▸ YOUR TASK
Put the listing from the line with "How many values" to the line with "How many bars are there in total?", both ends included, into a numbered list without blank lines, and leave the pictures out.

▸ DATASET EXCERPTS
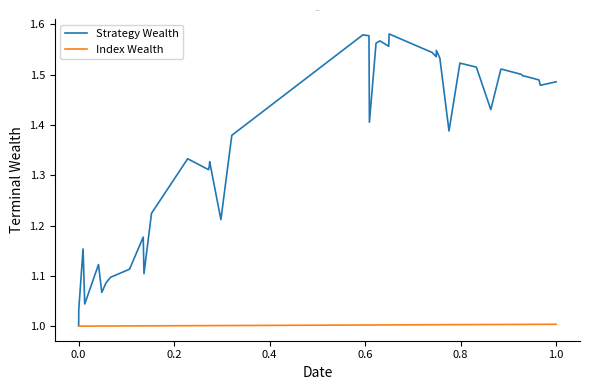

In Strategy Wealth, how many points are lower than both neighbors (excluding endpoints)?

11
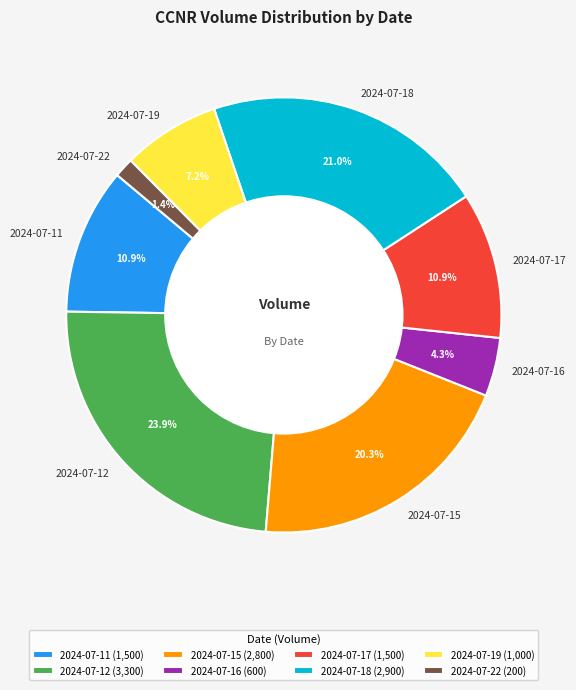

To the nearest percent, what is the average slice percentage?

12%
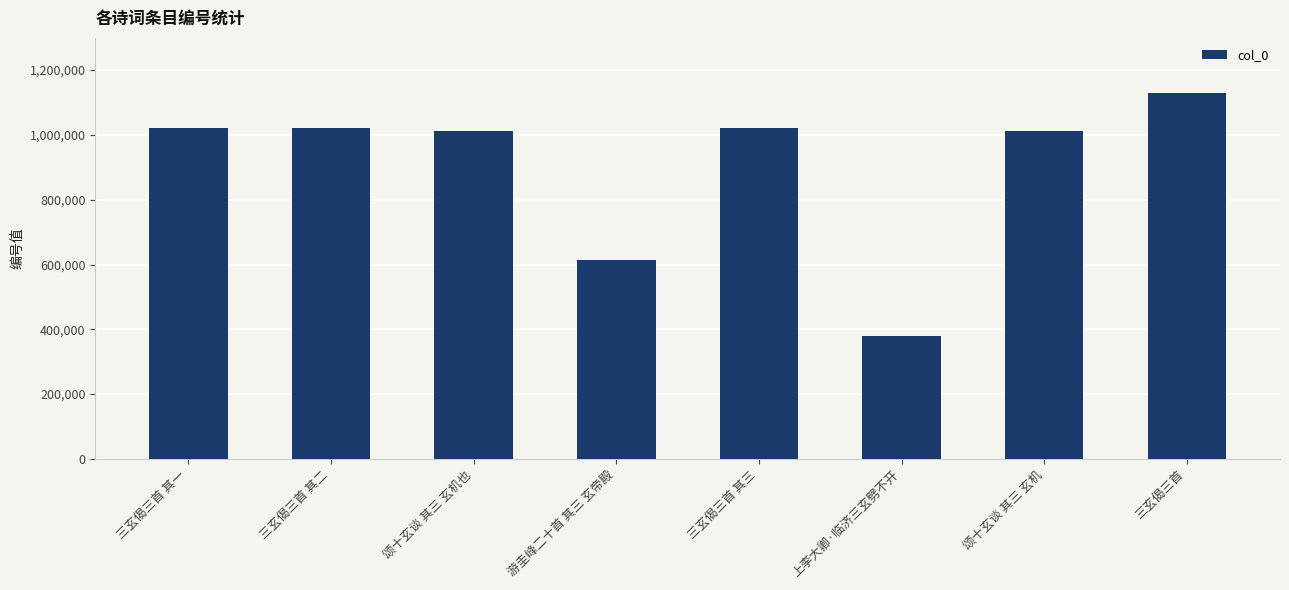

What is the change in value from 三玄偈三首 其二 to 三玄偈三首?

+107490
==
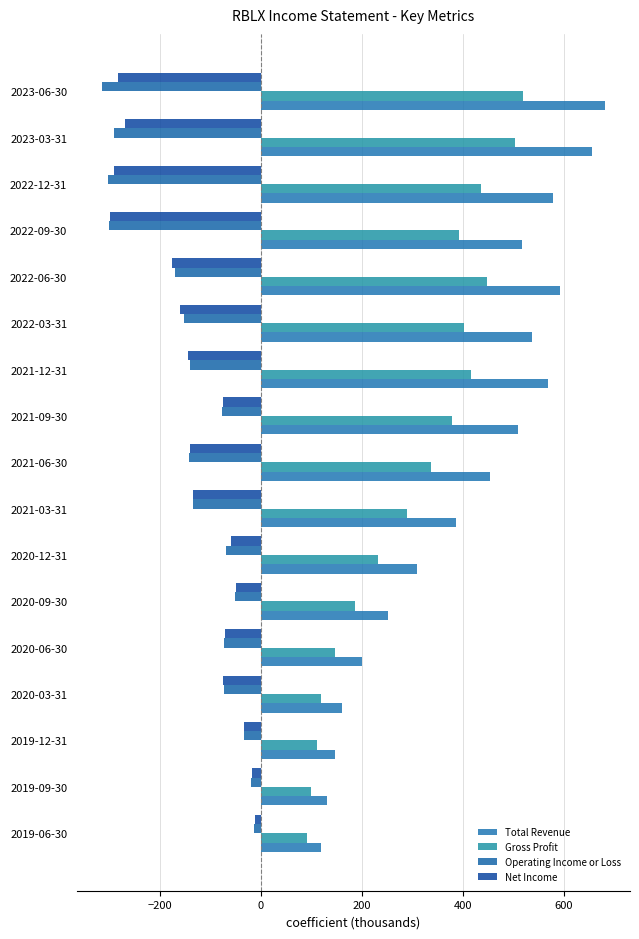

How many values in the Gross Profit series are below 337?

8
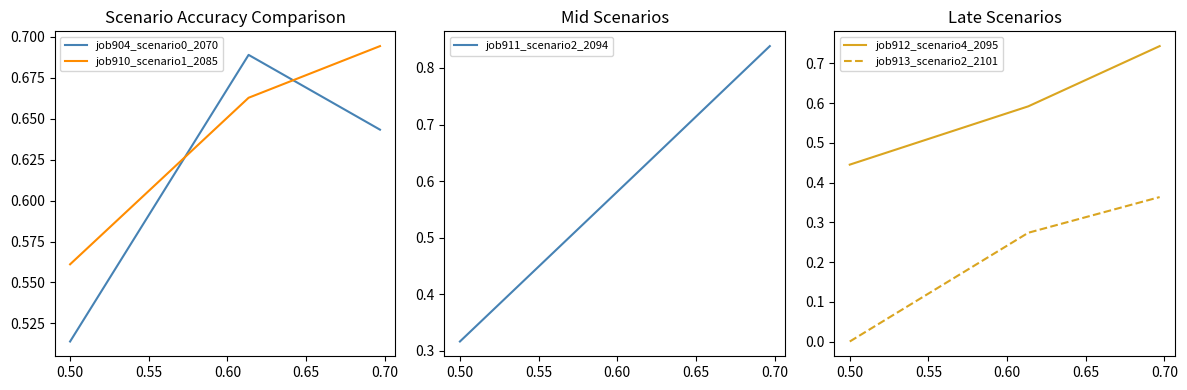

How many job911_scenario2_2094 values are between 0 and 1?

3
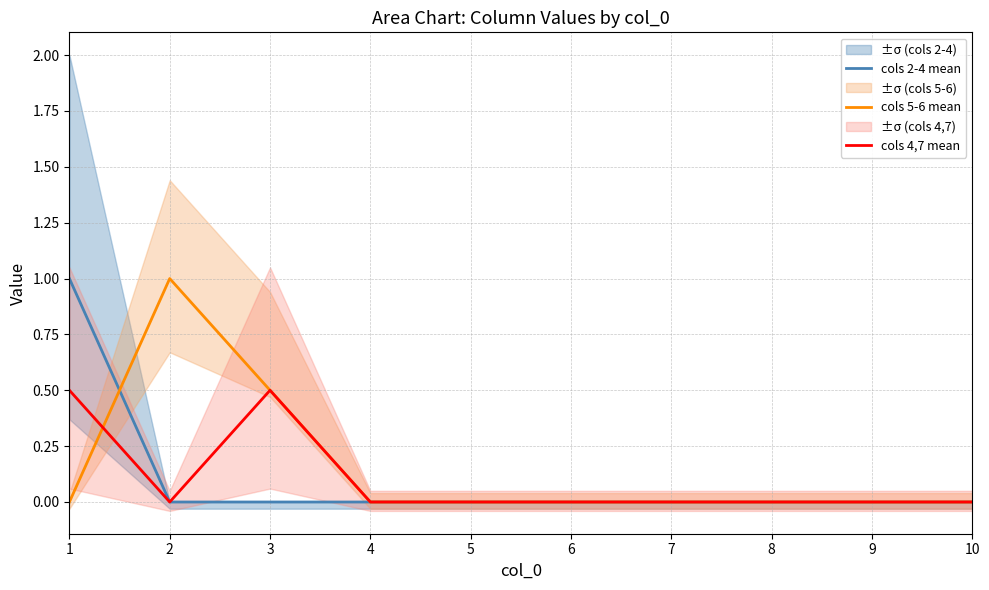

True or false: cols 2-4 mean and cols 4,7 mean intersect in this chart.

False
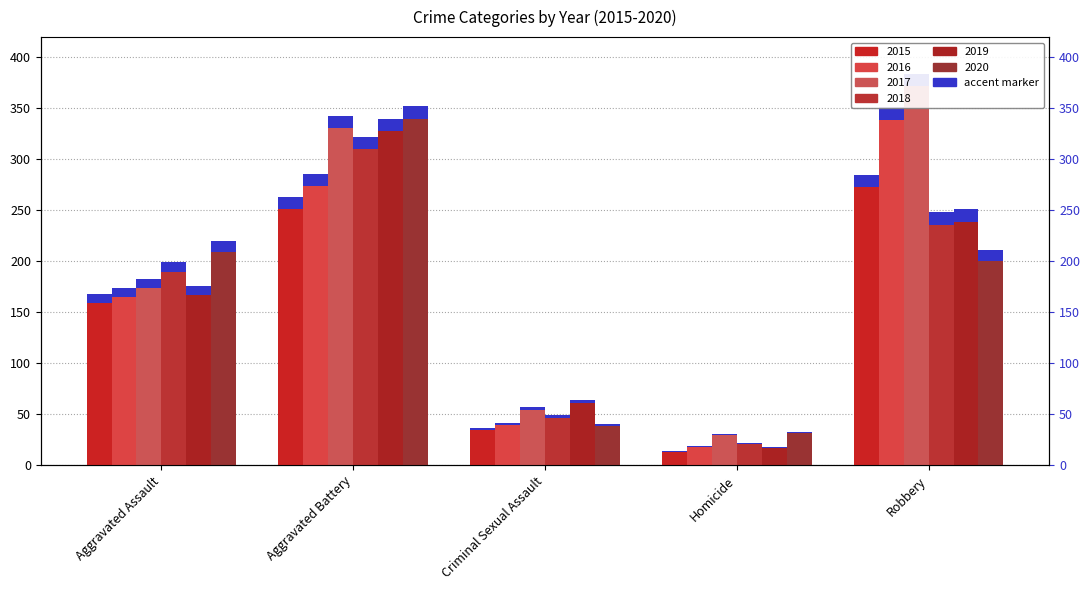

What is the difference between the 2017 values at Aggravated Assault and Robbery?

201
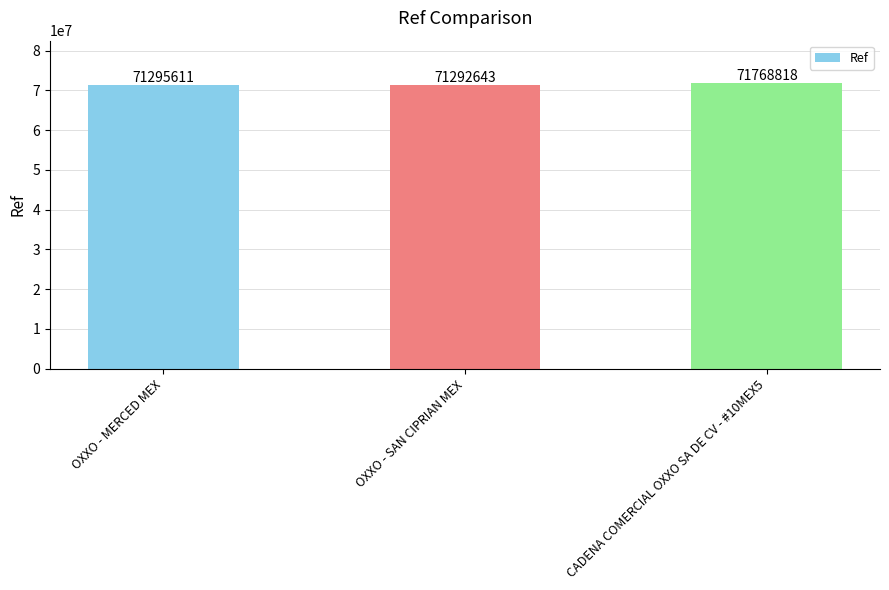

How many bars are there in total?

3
--
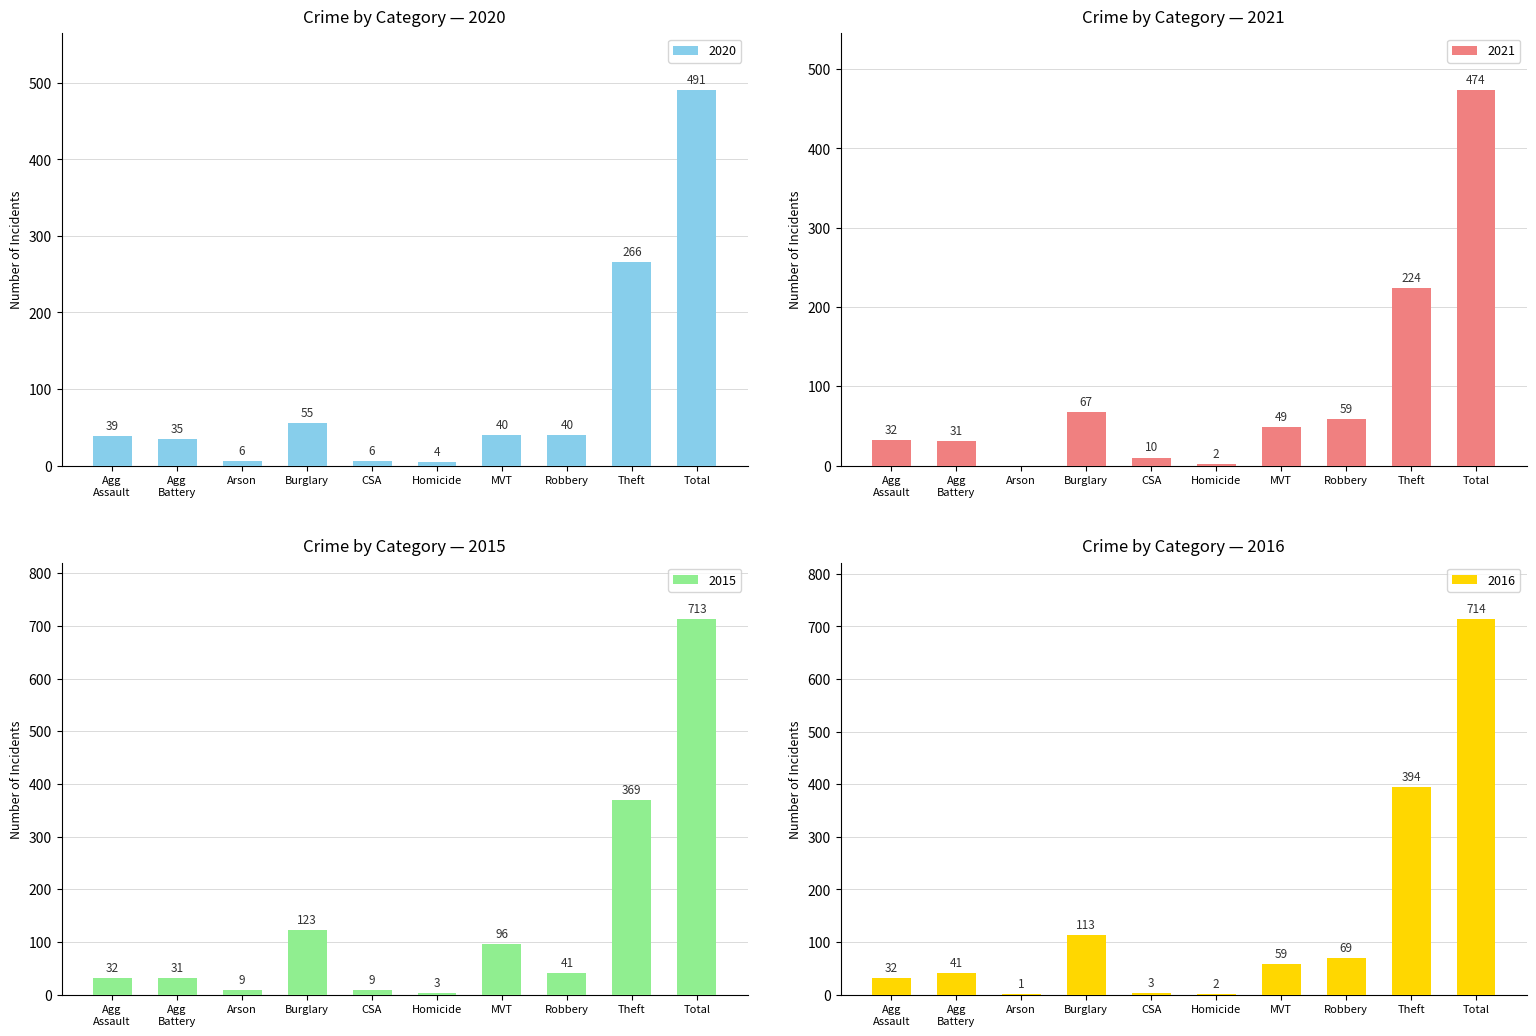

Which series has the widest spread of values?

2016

▸ RESULT OF THIS EXERCISE
1. How many values in the Gross Profit series are below 337?
2. 8
3. How many job911_scenario2_2094 values are between 0 and 1?
4. 3
5. True or false: cols 2-4 mean and cols 4,7 mean intersect in this chart.
6. False
7. What is the difference between the 2017 values at Aggravated Assault and Robbery?
8. 201
9. How many bars are there in total?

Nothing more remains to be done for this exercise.